§ SUPPLIED ENTRIES:
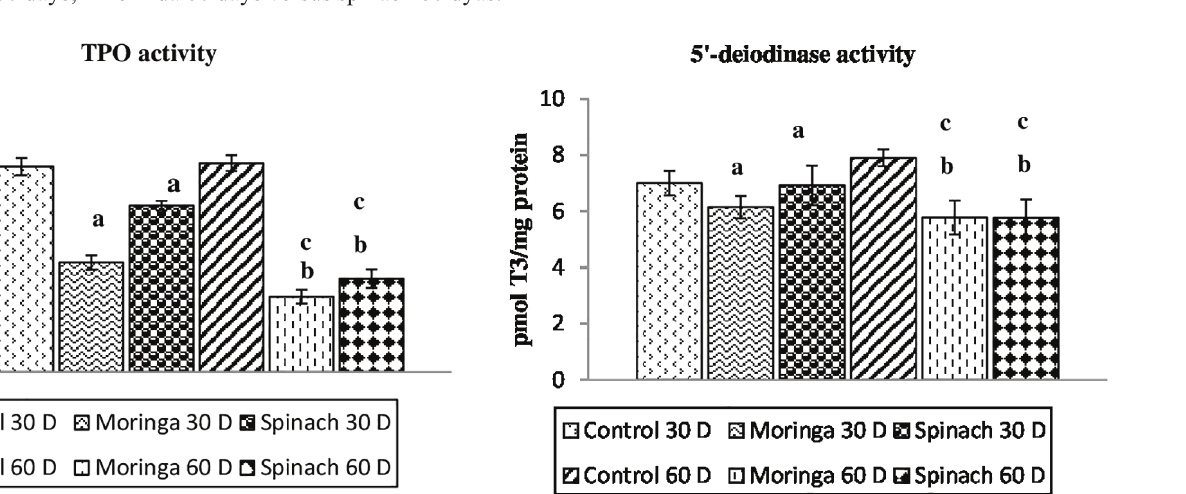
FIGURE 2 - Unirany excretion of iodine and thiocyanate of selected plant foods treated animals for 30 days and 60 days. Each bar denotes mean±SD, n=8. Mean values are significantly different at p<0.05. a Control 30 days versus moringa 30 days; b Control 30 days versus spinach 30 days; c Moringa 30 days versus spinach 30 days; a’ Control 60 days versus moringa 60 days, b’ Control 60 days versus spinach 60 days; c’ Moringa 60 days versuas spinach 60 days; x Control 30 days versus moringa 30 days; y Control 30 days versus spinach 30 days; z Moringa 30 days versus spinach 30 days, x’ Control 60 dyas versus moringa 60 days; y’ Control 60 days versus spinach 60 days; z’ Morinda 60 days versus spinach 60 dyas.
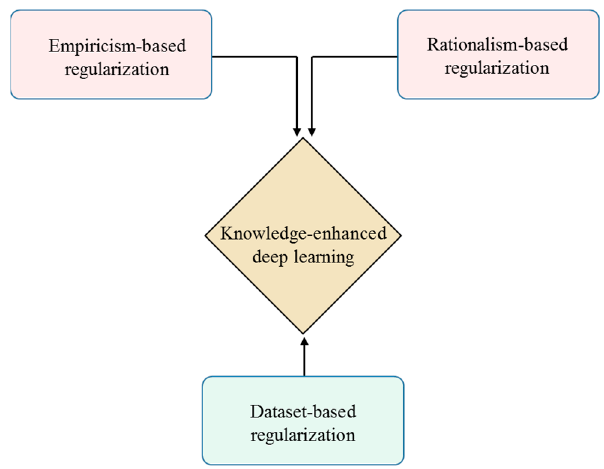
Figure 1. Schematic of knowledge-enhanced deep learning .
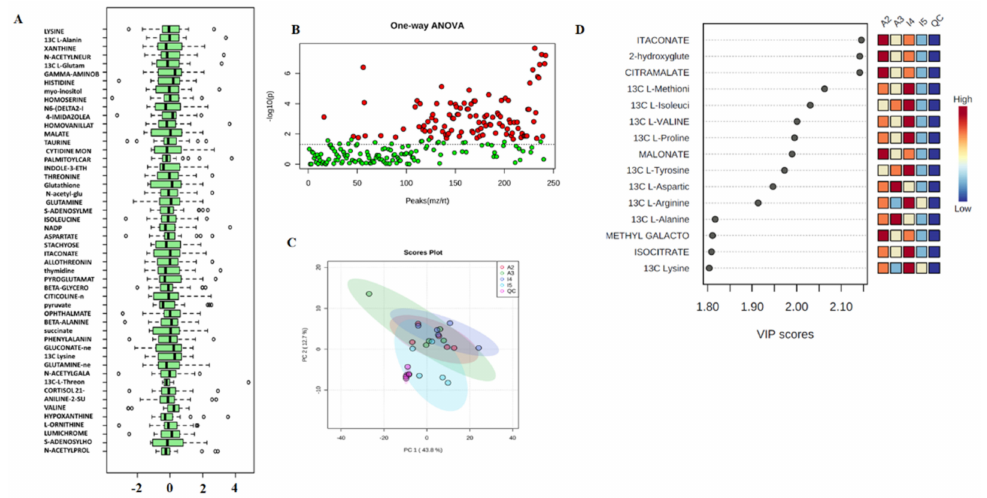
Figure 2. Data processing and normalization the metabolomic data from plasma samples. ( A ) Box- plots and kernel density plots before and after normalization. The boxplots show at most 50 features due to space limitations. The density plots are based on all samples. Selected methods: row-wise normalization: N/A; data transformation: N/A; data scaling: autoscaling. ( B ) Important features selected by ANOVA with a p value threshold 0.05. ( C ) Score plot between the selected PCs. The explained variances are shown in brackets. ( D ) Important features identified by PLS-DA. The colored boxes on the right indicate the relative concentrations of the corresponding metabolites in each group under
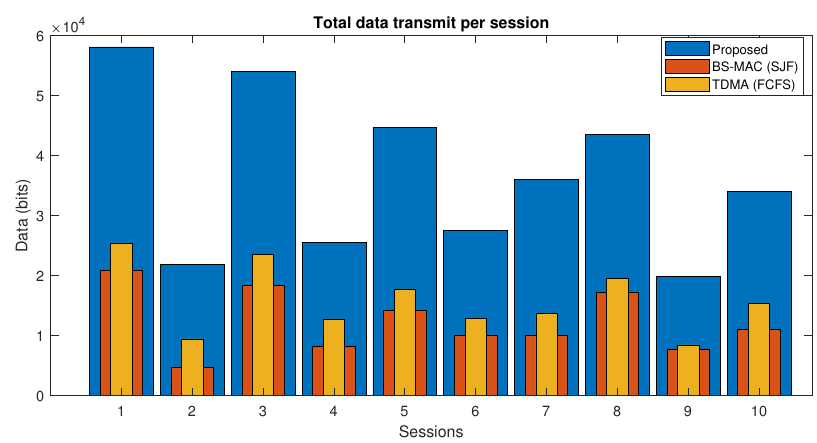
Figure 12. Data transmit per session of proposed protocol (Case 2).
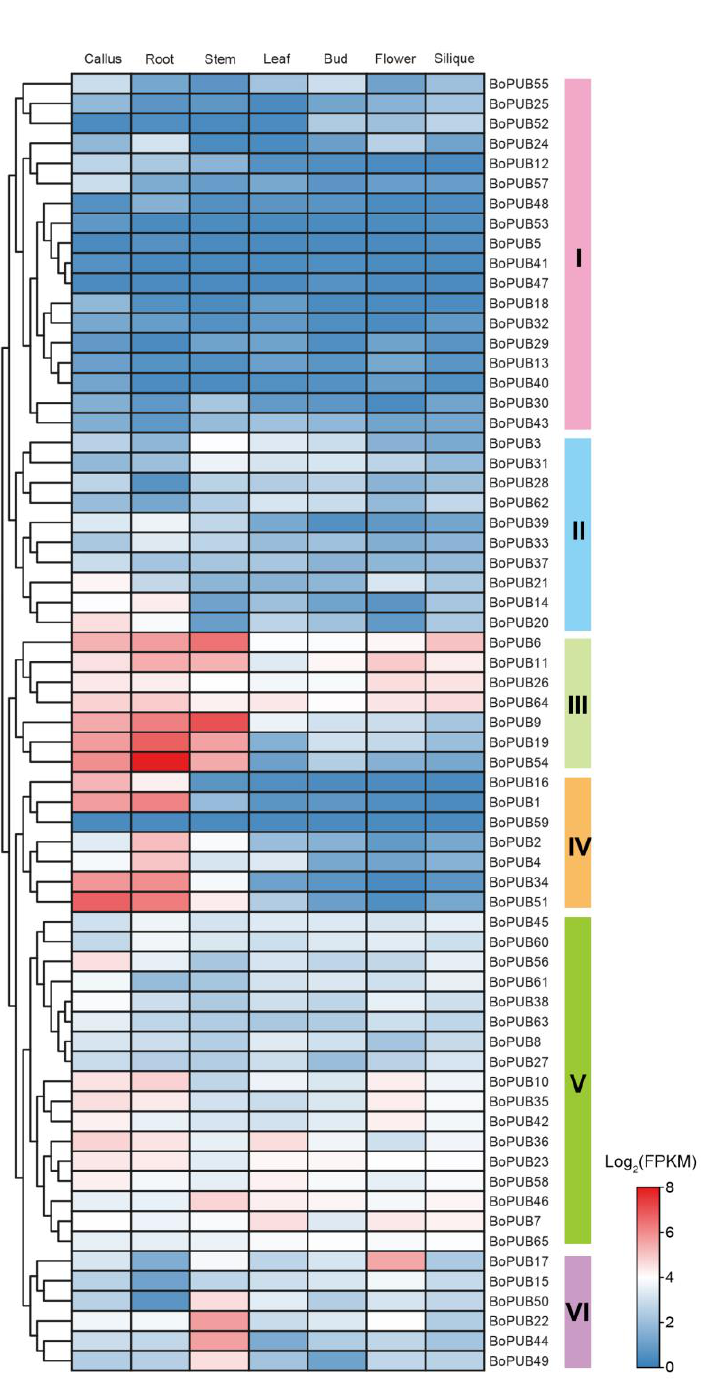
Figure 6. Expression profiles of BoPUB genes in various tissues and organs. The normalized expres- sion data, as fragments per kilobase per million mapped reads (FPKM), of BoPUB genes in seven tissues, including callus, root, stem, leaf, bud, flower, and silique, were obtained from the RNA-seq data of cabbage ( Brassica oleracea var. capitata ). The expression levels of BoPUB genes were plotted in a log2-scaled heatmap. Each row and column in the color heatmap indicate a single gene and tissue, respectively, and their names are shown. Sixty-five BoPUB genes are hierarchically clustered into six groups (Groups I–VI) according to their expression levels. Groups I–VI are highlighted in six different colors,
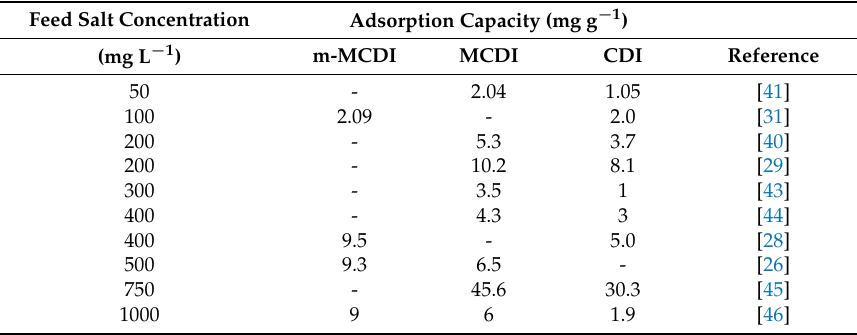
Table 3. A comparison of salt adsorption capacities from parallel studies of m-MCDI or MCDI versus Capacitive Deionisation (CDI).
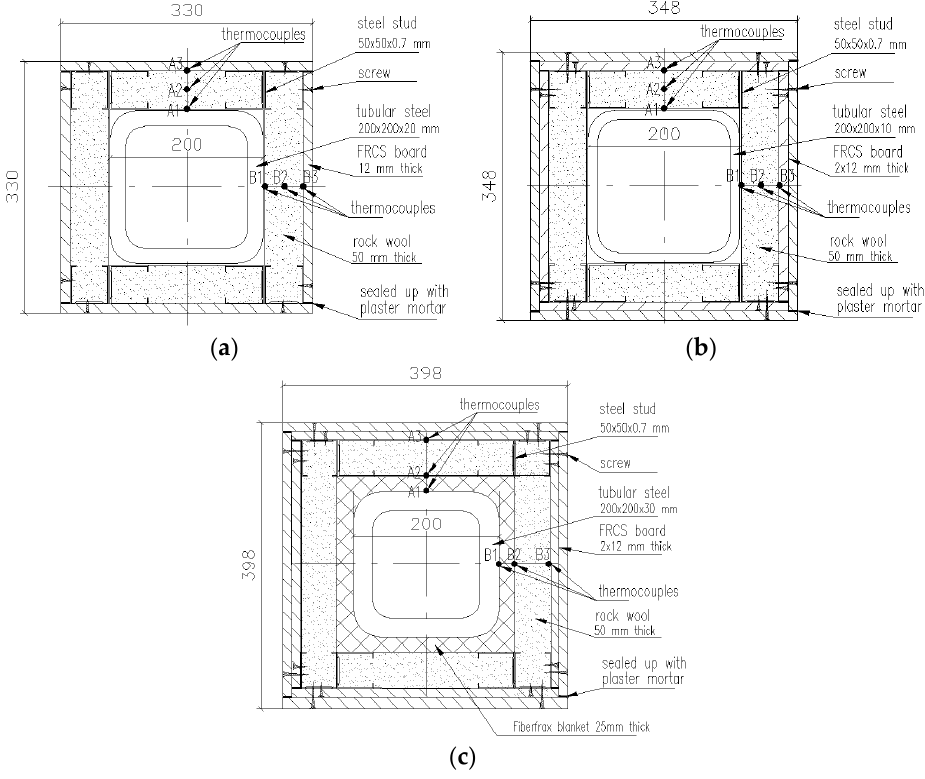
Figure 3. Cross-section view of the three columns with protection: ( a ) HSS-C1; ( b ) HSS-C2; ( c ) HSS-C3.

§ ACTIVITY:
Without including any pictures, output all the entries above exactly.

§ RESULT OF THE TASK:
FIGURE 2 - Unirany excretion of iodine and thiocyanate of selected plant foods treated animals for 30 days and 60 days. Each bar denotes mean±SD, n=8. Mean values are significantly different at p<0.05. a Control 30 days versus moringa 30 days; b Control 30 days versus spinach 30 days; c Moringa 30 days versus spinach 30 days; a’ Control 60 days versus moringa 60 days, b’ Control 60 days versus spinach 60 days; c’ Moringa 60 days versuas spinach 60 days; x Control 30 days versus moringa 30 days; y Control 30 days versus spinach 30 days; z Moringa 30 days versus spinach 30 days, x’ Control 60 dyas versus moringa 60 days; y’ Control 60 days versus spinach 60 days; z’ Morinda 60 days versus spinach 60 dyas.
Figure 1. Schematic of knowledge-enhanced deep learning .
Figure 2. Data processing and normalization the metabolomic data from plasma samples. ( A ) Box- plots and kernel density plots before and after normalization. The boxplots show at most 50 features due to space limitations. The density plots are based on all samples. Selected methods: row-wise normalization: N/A; data transformation: N/A; data scaling: autoscaling. ( B ) Important features selected by ANOVA with a p value threshold 0.05. ( C ) Score plot between the selected PCs. The explained variances are shown in brackets. ( D ) Important features identified by PLS-DA. The colored boxes on the right indicate the relative concentrations of the corresponding metabolites in each group under
Figure 12. Data transmit per session of proposed protocol (Case 2).
Figure 6. Expression profiles of BoPUB genes in various tissues and organs. The normalized expres- sion data, as fragments per kilobase per million mapped reads (FPKM), of BoPUB genes in seven tissues, including callus, root, stem, leaf, bud, flower, and silique, were obtained from the RNA-seq data of cabbage ( Brassica oleracea var. capitata ). The expression levels of BoPUB genes were plotted in a log2-scaled heatmap. Each row and column in the color heatmap indicate a single gene and tissue, respectively, and their names are shown. Sixty-five BoPUB genes are hierarchically clustered into six groups (Groups I–VI) according to their expression levels. Groups I–VI are highlighted in six different colors,
Table 3. A comparison of salt adsorption capacities from parallel studies of m-MCDI or MCDI versus Capacitive Deionisation (CDI).
Figure 3. Cross-section view of the three columns with protection: ( a ) HSS-C1; ( b ) HSS-C2; ( c ) HSS-C3.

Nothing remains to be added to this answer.